Actually, this is a most interesting word. There are three distinct senses of tip in English: the one for an extremity probably comes from Old Norse; the one with the sense of overturn possibly also comes from a Scandinavian language, though nobody is sure. The one you’re asking about may derive from the German tippen, or possibly also be connected with the idea of an extremity, though authorities in language history are hedging their bets through lack of evidence.
It turns up first in the thirteenth century, meaning to touch lightly (as in the game tip and run). By the early 1600s, it had become thieves’ cant with the sense of handing something over, or passing something surreptitiously to another person.
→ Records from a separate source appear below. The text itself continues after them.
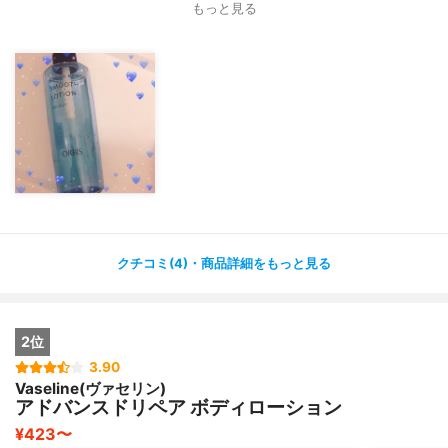
もっと見る
2〜3プッシュ使ってるけどなかなか減らないからコスパ
も最高
クチコミ(4)・商品詳細をもっと見る
2位
3.90
Vaseline(ヴァセリン)
アドバンスドリペア ボディローション
¥423〜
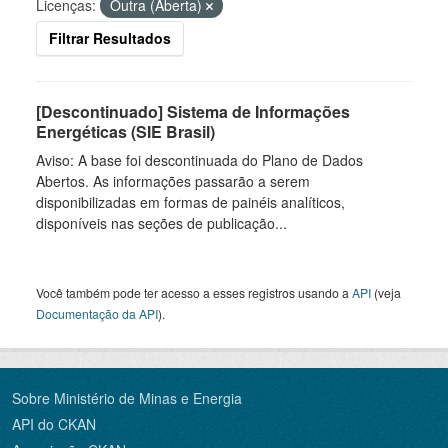
Licenças:
Outra (Aberta)
Filtrar Resultados
[Descontinuado] Sistema de Informações
Energéticas (SIE Brasil)
Aviso: A base foi descontinuada do Plano de Dados
Abertos. As informações passarão a serem
disponibilizadas em formas de painéis analíticos,
disponíveis nas seções de publicação...
Você também pode ter acesso a esses registros usando a
API
(veja
Documentação da API
).
Sobre Ministério de Minas e Energia
API do CKAN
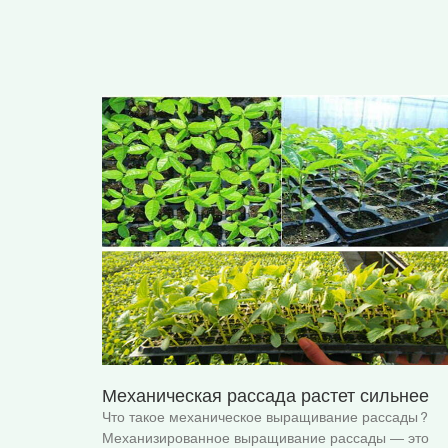
Механическая рассада растет сильнее
Что такое механическое выращивание рассады?
Механизированное выращивание рассады — это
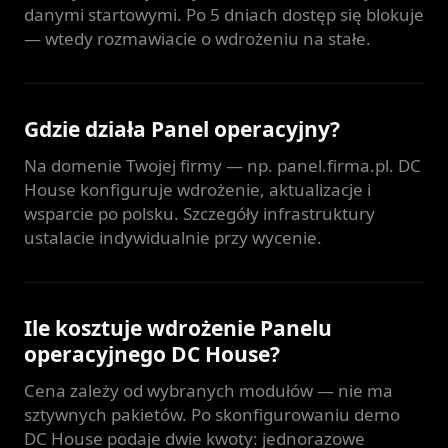
danymi startowymi. Po 5 dniach dostęp się blokuje
— wtedy rozmawiacie o wdrożeniu na stałe.
Gdzie działa Panel operacyjny?
Na domenie Twojej firmy — np. panel.firma.pl. DC
House konfiguruje wdrożenie, aktualizacje i
wsparcie po polsku. Szczegóły infrastruktury
ustalacie indywidualnie przy wycenie.
Ile kosztuje wdrożenie Panelu
operacyjnego DC House?
Cena zależy od wybranych modułów — nie ma
sztywnych pakietów. Po skonfigurowaniu demo
DC House podaje dwie kwoty: jednorazowe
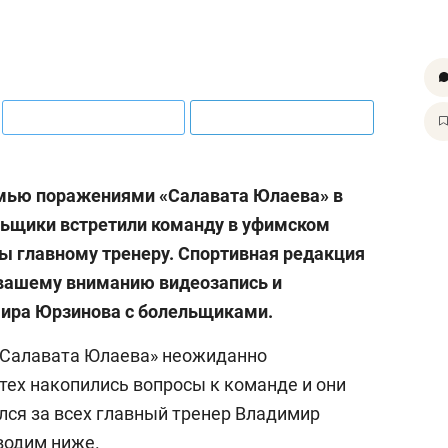
мью поражениями «Салавата Юлаева» в
льщики встретили команду в уфимском
сы главному тренеру. Спортивная редакция
 вашему вниманию видеозапись и
ира Юрзинова с болельщиками.
 «Салавата Юлаева» неожиданно
тех накопились вопросы к команде и они
лся за всех главный тренер Владимир
водим ниже.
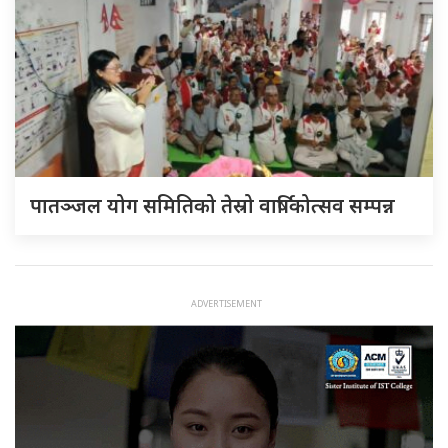
पातञ्जल योग समितिको तेस्रो वार्षिकोत्सव सम्पन्न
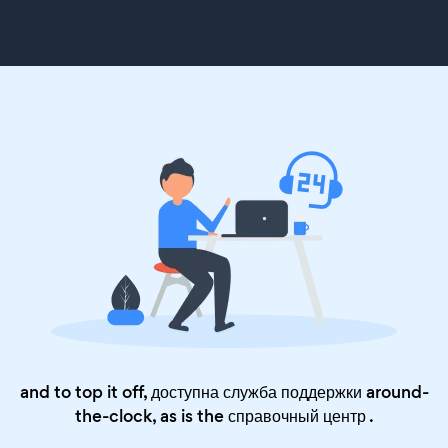
and to top it off, доступна служба поддержки around-
the-clock, as is the
справочный центр
.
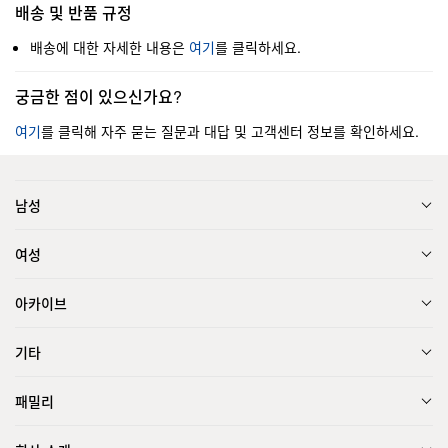
배송 및 반품 규정
배송에 대한 자세한 내용은
여기
를 클릭하세요.
궁금한 점이 있으신가요?
여기
를 클릭해 자주 묻는 질문과 대답 및 고객센터 정보를 확인하세요.
남성
여성
아카이브
기타
패밀리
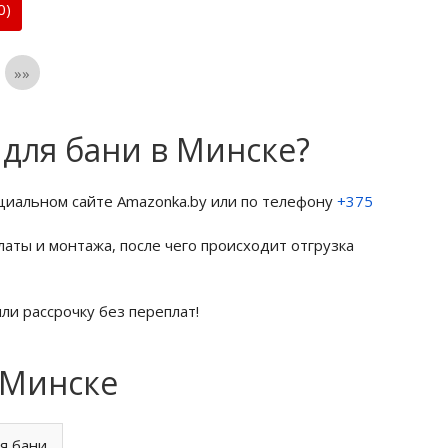
0)
»»
 для бани в Минске?
ициальном сайте Amazonka.by или по телефону
+375
латы и монтажа, после чего происходит отгрузка
ли рассрочку без переплат!
 Минске
ля бани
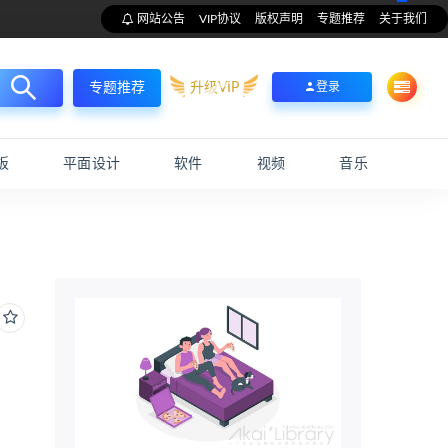
网站公告
VIP协议
版权声明
专题推荐
关于我们
升级VIP
登录
专题推荐
板
平面设计
软件
视频
音乐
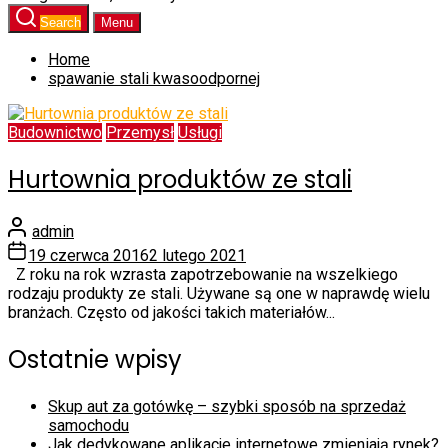
Search
Menu
Home
spawanie stali kwasoodpornej
Budownictwo
Przemysł
Usługi
Hurtownia produktów ze stali
admin
19 czerwca 2016
2 lutego 2021
Z roku na rok wzrasta zapotrzebowanie na wszelkiego
rodzaju produkty ze stali. Używane są one w naprawdę wielu
branżach. Często od jakości takich materiałów...
Ostatnie wpisy
Skup aut za gotówkę – szybki sposób na sprzedaż
samochodu
Jak dedykowane aplikacje internetowe zmieniają rynek?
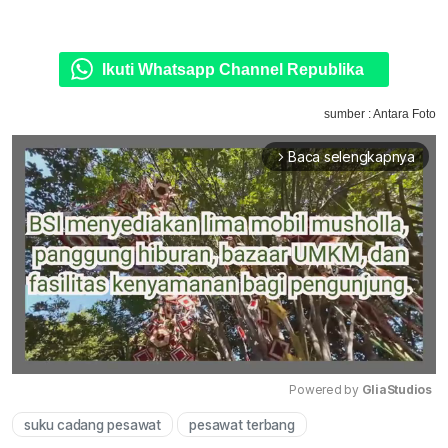
Ikuti Whatsapp Channel Republika
sumber : Antara Foto
Baca selengkapnya
arrow_forward_ios
Powered by 
GliaStudios
suku cadang pesawat
pesawat terbang
Mute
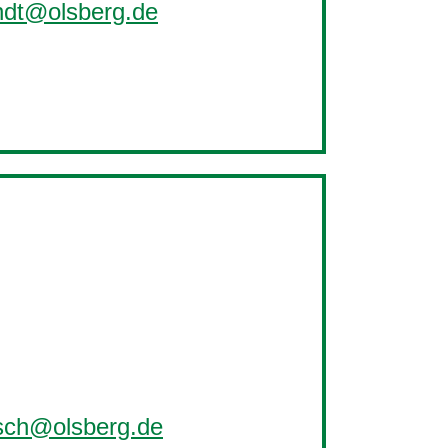
randt@olsberg.de
bisch@olsberg.de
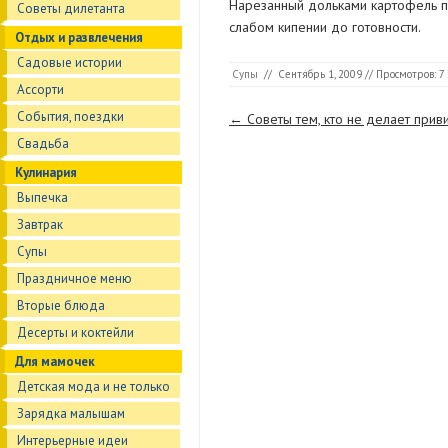
Нарезанный дольками картофель пол
Советы дилетанта
слабом кипении до готовности.
Отдых и развлечения
Садовые истории
Супы
//
Сентябрь 1, 2009
// Просмотров: 7
Ассорти
Страницы
События, поездки
←
Советы тем, кто не делает приви
Свадьба
Кулинария
Выпечка
Завтрак
Супы
Праздничное меню
Вторые блюда
Десерты и коктейли
Для мамочек
Детская мода и не только
Зарядка малышам
Интерьерные идеи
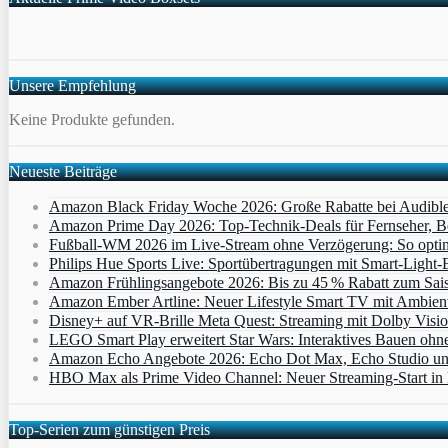
Unsere Empfehlung
Keine Produkte gefunden.
Neueste Beiträge
Amazon Black Friday Woche 2026: Große Rabatte bei Audibl
Amazon Prime Day 2026: Top-Technik-Deals für Fernseher, 
Fußball-WM 2026 im Live-Stream ohne Verzögerung: So optimi
Philips Hue Sports Live: Sportübertragungen mit Smart‑Light‑E
Amazon Frühlingsangebote 2026: Bis zu 45 % Rabatt zum Saiso
Amazon Ember Artline: Neuer Lifestyle Smart TV mit Ambien
Disney+ auf VR-Brille Meta Quest: Streaming mit Dolby Visi
LEGO Smart Play erweitert Star Wars: Interaktives Bauen ohne 
Amazon Echo Angebote 2026: Echo Dot Max, Echo Studio und E
HBO Max als Prime Video Channel: Neuer Streaming‑Start in D
Top-Serien zum günstigen Preis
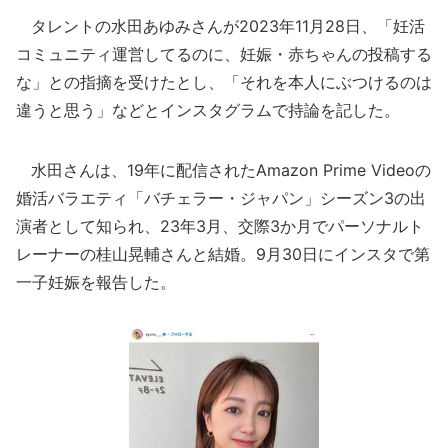
タレントの水田あゆみさんが2023年11月28日、「妊活
コミュニティ運営してるのに、妊娠・赤ちゃんの投稿する
な」との指摘を受けたとし、「それを本人にぶつけるのは
違うと思う」などとインスタグラムで持論を記した。
水田さんは、19年に配信されたAmazon Prime Videoの
婚活バラエティ「バチェラー・ジャパン」シーズン3の出
演者として知られ、23年3月、交際3か月でパーソナルト
レーナーの桂山晃輔さんと結婚。9月30日にインスタで第
一子妊娠を報告した。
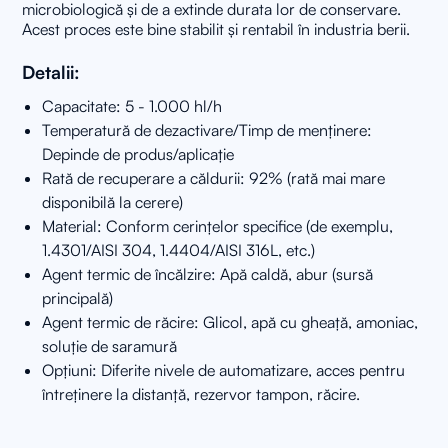
microbiologică și de a extinde durata lor de conservare.
Acest proces este bine stabilit și rentabil în industria berii.
Detalii:
Capacitate: 5 - 1.000 hl/h
Temperatură de dezactivare/Timp de menținere:
Depinde de produs/aplicație
Rată de recuperare a căldurii: 92% (rată mai mare
disponibilă la cerere)
Material: Conform cerințelor specifice (de exemplu,
1.4301/AISI 304, 1.4404/AISI 316L, etc.)
Agent termic de încălzire: Apă caldă, abur (sursă
principală)
Agent termic de răcire: Glicol, apă cu gheață, amoniac,
soluție de saramură
Opțiuni: Diferite nivele de automatizare, acces pentru
întreținere la distanță, rezervor tampon, răcire.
This may derive from the idea of lightly touching somebody’s arm in order to communicate. (This is supported by other appearances of the word in phrases like tip the wink and tip off and the noun tip for a piece of inside information, say on a horse race.)
One specific thing that was passed was a small sum of money. By the beginning of the eighteenth century it had taken on its modern meaning of giving a gratuity for a small service rendered; the first recorded use is in George Farquhar’s play The Beaux Stratagem of 1706 (“Then I, Sir, tips me the Verger with half a Crown”). By the 1750s, it could also mean the gratuity itself.